TASK PROMPT: Nothing but the lines from the one with "3: (639, 353, 1.44)" down to the one with "17: (1070, 680, 1.88)" should be returned, exactly and with both ends included, from the material below.

==========

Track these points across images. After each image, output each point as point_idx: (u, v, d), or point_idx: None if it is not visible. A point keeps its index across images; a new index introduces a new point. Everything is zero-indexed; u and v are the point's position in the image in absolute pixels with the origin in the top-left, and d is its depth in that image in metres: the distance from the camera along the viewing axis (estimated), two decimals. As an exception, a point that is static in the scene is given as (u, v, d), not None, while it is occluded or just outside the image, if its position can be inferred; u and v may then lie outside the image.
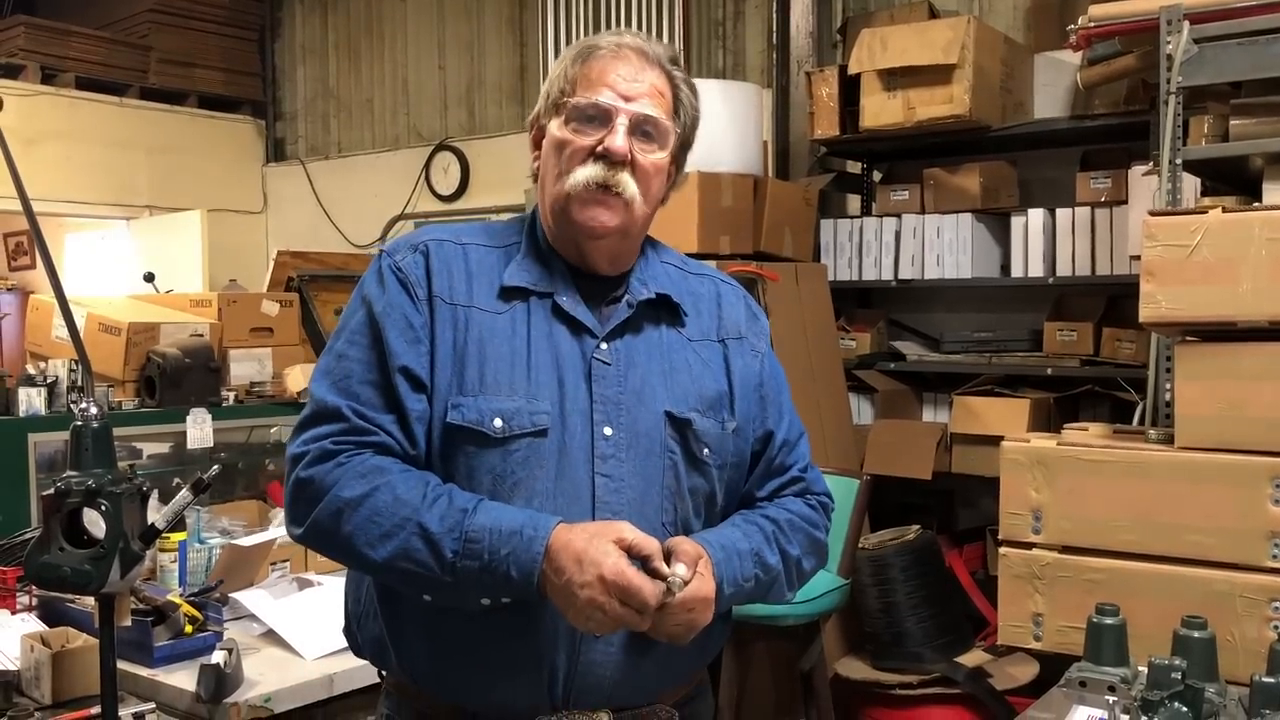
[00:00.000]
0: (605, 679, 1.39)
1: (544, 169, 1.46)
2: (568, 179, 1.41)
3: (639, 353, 1.44)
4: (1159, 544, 2.57)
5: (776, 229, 4.20)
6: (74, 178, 6.92)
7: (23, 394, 3.46)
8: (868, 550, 3.67)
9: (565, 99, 1.43)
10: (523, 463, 1.36)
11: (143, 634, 2.14)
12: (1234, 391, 2.49)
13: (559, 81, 1.45)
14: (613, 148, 1.40)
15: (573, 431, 1.38)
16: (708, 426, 1.45)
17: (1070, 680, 1.88)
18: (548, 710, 1.38)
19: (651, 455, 1.41)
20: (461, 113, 6.88)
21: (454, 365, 1.38)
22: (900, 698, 3.56)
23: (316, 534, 1.36)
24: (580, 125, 1.41)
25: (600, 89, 1.41)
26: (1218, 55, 2.84)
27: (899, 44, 4.13)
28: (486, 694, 1.38)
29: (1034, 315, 4.37)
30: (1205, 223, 2.49)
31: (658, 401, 1.43)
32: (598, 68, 1.43)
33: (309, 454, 1.35)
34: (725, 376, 1.50)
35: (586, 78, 1.42)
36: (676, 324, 1.49)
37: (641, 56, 1.44)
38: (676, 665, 1.45)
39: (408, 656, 1.41)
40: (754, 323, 1.58)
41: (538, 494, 1.36)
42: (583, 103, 1.41)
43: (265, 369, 4.13)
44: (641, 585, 1.24)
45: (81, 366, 1.95)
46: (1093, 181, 4.15)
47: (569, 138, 1.41)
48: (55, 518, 1.72)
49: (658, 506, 1.41)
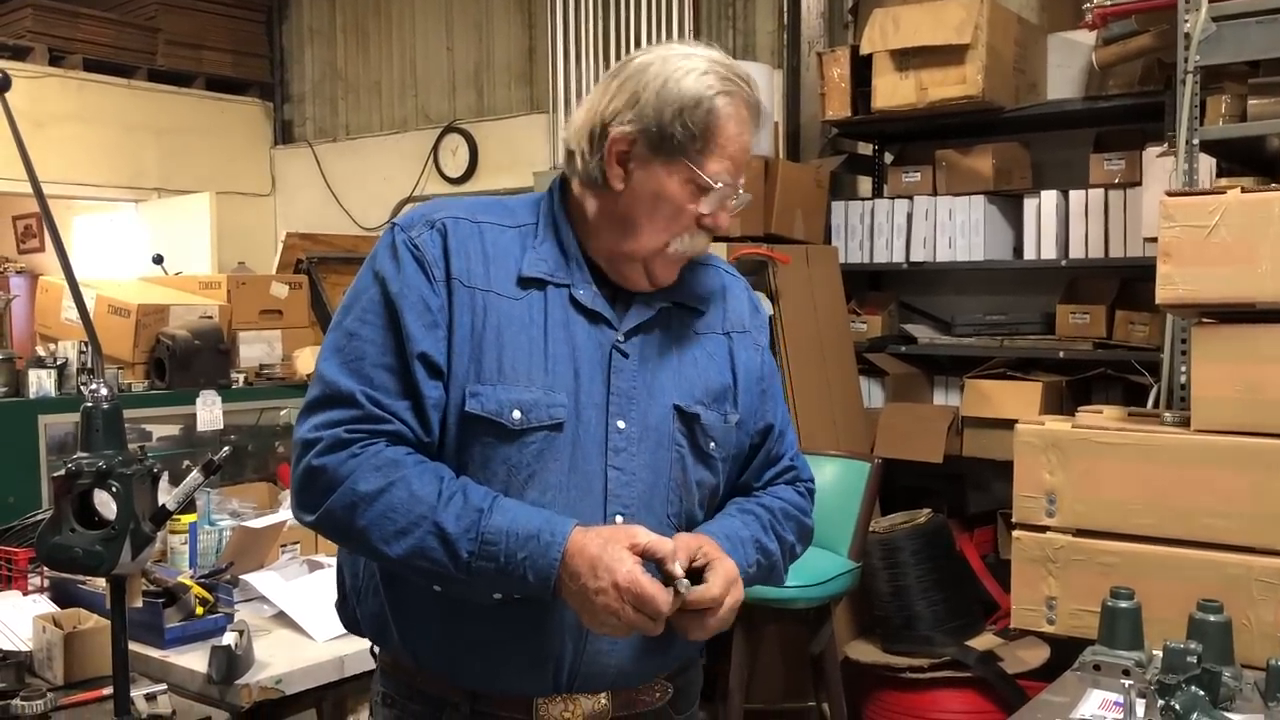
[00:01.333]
0: (610, 666, 1.40)
1: (634, 207, 1.39)
2: (675, 243, 1.40)
3: (652, 346, 1.44)
4: (1174, 527, 2.56)
5: (787, 211, 4.17)
6: (82, 160, 6.91)
7: (33, 376, 3.46)
8: (878, 534, 3.66)
9: (692, 157, 1.37)
10: (538, 455, 1.35)
11: (154, 615, 2.14)
12: (1251, 374, 2.47)
13: (678, 128, 1.36)
14: (722, 228, 1.42)
15: (587, 424, 1.38)
16: (713, 420, 1.46)
17: (1084, 664, 1.87)
18: (549, 693, 1.39)
19: (660, 448, 1.41)
20: (470, 94, 6.85)
21: (472, 351, 1.36)
22: (911, 681, 3.56)
23: (330, 524, 1.34)
24: (697, 189, 1.39)
25: (728, 165, 1.39)
26: (1236, 34, 2.80)
27: (911, 24, 4.09)
28: (491, 679, 1.39)
29: (1046, 298, 4.34)
30: (1224, 203, 2.47)
31: (667, 395, 1.43)
32: (729, 137, 1.38)
33: (321, 441, 1.32)
34: (730, 370, 1.51)
35: (720, 148, 1.38)
36: (689, 319, 1.49)
37: (754, 119, 1.42)
38: (678, 647, 1.46)
39: (410, 637, 1.41)
40: (756, 316, 1.59)
41: (551, 486, 1.36)
42: (718, 179, 1.38)
43: (275, 351, 4.13)
44: (655, 594, 1.24)
45: (91, 348, 1.94)
46: (1106, 163, 4.12)
47: (689, 205, 1.39)
48: (66, 499, 1.72)
49: (664, 499, 1.42)
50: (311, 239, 5.04)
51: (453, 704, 1.41)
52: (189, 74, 7.47)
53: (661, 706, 1.48)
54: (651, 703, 1.46)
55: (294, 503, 1.37)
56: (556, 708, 1.39)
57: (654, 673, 1.46)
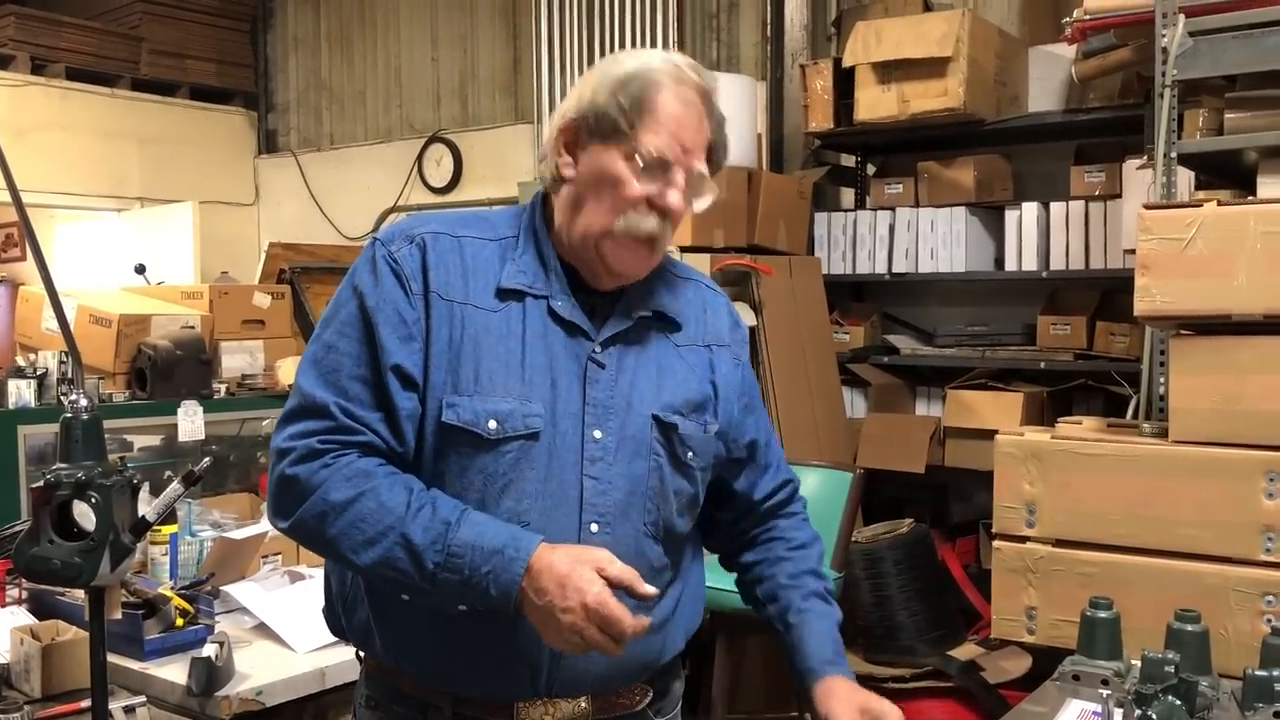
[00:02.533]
0: (587, 672, 1.41)
1: (582, 191, 1.42)
2: (620, 220, 1.39)
3: (630, 357, 1.45)
4: (1152, 538, 2.57)
5: (770, 222, 4.19)
6: (65, 169, 6.88)
7: (12, 386, 3.44)
8: (861, 544, 3.67)
9: (626, 132, 1.38)
10: (513, 464, 1.37)
11: (133, 627, 2.13)
12: (1229, 385, 2.48)
13: (613, 98, 1.39)
14: (674, 206, 1.40)
15: (563, 434, 1.39)
16: (692, 430, 1.47)
17: (1064, 674, 1.87)
18: (530, 697, 1.40)
19: (638, 458, 1.43)
20: (455, 105, 6.86)
21: (449, 363, 1.37)
22: (893, 691, 3.56)
23: (302, 532, 1.37)
24: (640, 169, 1.39)
25: (666, 139, 1.38)
26: (1213, 48, 2.83)
27: (893, 37, 4.12)
28: (472, 683, 1.40)
29: (1027, 309, 4.37)
30: (1200, 216, 2.49)
31: (645, 405, 1.44)
32: (665, 112, 1.39)
33: (295, 451, 1.35)
34: (710, 382, 1.52)
35: (653, 119, 1.38)
36: (669, 331, 1.50)
37: (704, 103, 1.42)
38: (655, 651, 1.48)
39: (393, 642, 1.42)
40: (736, 331, 1.61)
41: (527, 495, 1.37)
42: (652, 155, 1.38)
43: (257, 361, 4.11)
44: (622, 617, 1.25)
45: (72, 358, 1.94)
46: (1087, 175, 4.16)
47: (628, 179, 1.39)
48: (45, 510, 1.71)
49: (641, 508, 1.43)
50: (295, 249, 5.03)
51: (435, 707, 1.42)
52: (173, 83, 7.45)
53: (642, 709, 1.49)
54: (631, 705, 1.48)
55: (269, 509, 1.41)
56: (537, 711, 1.41)
57: (634, 677, 1.47)
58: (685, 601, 1.53)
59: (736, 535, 1.64)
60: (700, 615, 1.58)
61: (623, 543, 1.39)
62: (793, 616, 1.57)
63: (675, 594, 1.50)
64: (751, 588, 1.63)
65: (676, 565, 1.50)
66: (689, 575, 1.54)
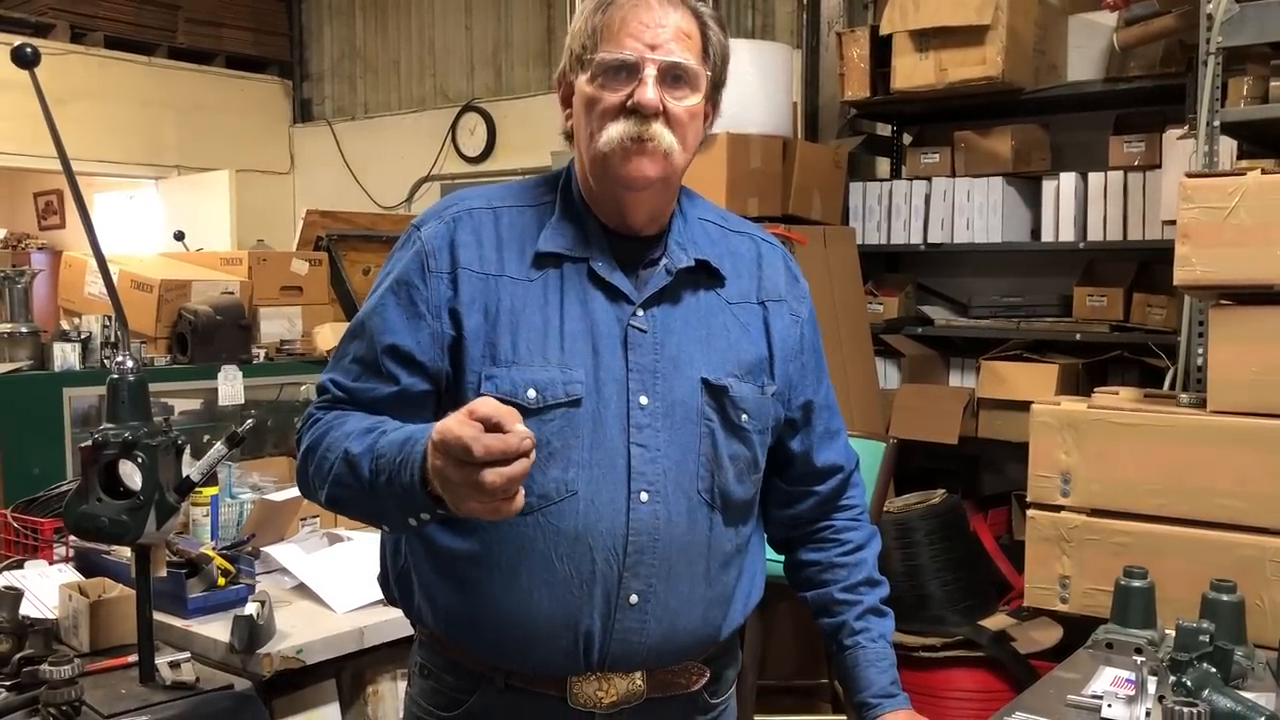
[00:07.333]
0: (641, 645, 1.38)
1: (577, 128, 1.42)
2: (601, 137, 1.36)
3: (676, 319, 1.41)
4: (1188, 508, 2.56)
5: (805, 191, 4.17)
6: (103, 137, 6.95)
7: (57, 349, 3.50)
8: (892, 514, 3.67)
9: (589, 54, 1.37)
10: (558, 432, 1.34)
11: (177, 585, 2.17)
12: (1269, 355, 2.46)
13: (580, 35, 1.39)
14: (643, 101, 1.34)
15: (607, 401, 1.36)
16: (746, 392, 1.43)
17: (1097, 641, 1.88)
18: (583, 671, 1.38)
19: (688, 423, 1.39)
20: (488, 74, 6.86)
21: (486, 336, 1.36)
22: (923, 660, 3.57)
23: (305, 488, 1.42)
24: (607, 80, 1.36)
25: (624, 40, 1.35)
26: (1260, 15, 2.79)
27: (932, 4, 4.07)
28: (523, 657, 1.39)
29: (1064, 280, 4.33)
30: (1243, 185, 2.46)
31: (694, 368, 1.40)
32: (619, 17, 1.36)
33: (307, 419, 1.42)
34: (765, 340, 1.47)
35: (609, 29, 1.36)
36: (716, 286, 1.45)
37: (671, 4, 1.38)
38: (712, 625, 1.45)
39: (444, 616, 1.42)
40: (794, 285, 1.53)
41: (574, 463, 1.35)
42: (607, 58, 1.35)
43: (295, 327, 4.15)
44: (460, 431, 1.12)
45: (117, 320, 1.97)
46: (1126, 145, 4.10)
47: (597, 94, 1.36)
48: (93, 469, 1.75)
49: (694, 475, 1.39)
50: (332, 216, 5.06)
51: (488, 679, 1.42)
52: (209, 52, 7.49)
53: (697, 690, 1.47)
54: (687, 686, 1.45)
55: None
56: (590, 686, 1.39)
57: (691, 652, 1.44)
58: (746, 575, 1.49)
59: (792, 524, 1.59)
60: (761, 590, 1.53)
61: (675, 511, 1.37)
62: (846, 638, 1.56)
63: (737, 567, 1.46)
64: (803, 588, 1.60)
65: (738, 537, 1.46)
66: (750, 548, 1.50)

==========

ANSWER SPACE:
3: (639, 353, 1.44)
4: (1159, 544, 2.57)
5: (776, 229, 4.20)
6: (74, 178, 6.92)
7: (23, 394, 3.46)
8: (868, 550, 3.67)
9: (565, 99, 1.43)
10: (523, 463, 1.36)
11: (143, 634, 2.14)
12: (1234, 391, 2.49)
13: (559, 81, 1.45)
14: (613, 148, 1.40)
15: (573, 431, 1.38)
16: (708, 426, 1.45)
17: (1070, 680, 1.88)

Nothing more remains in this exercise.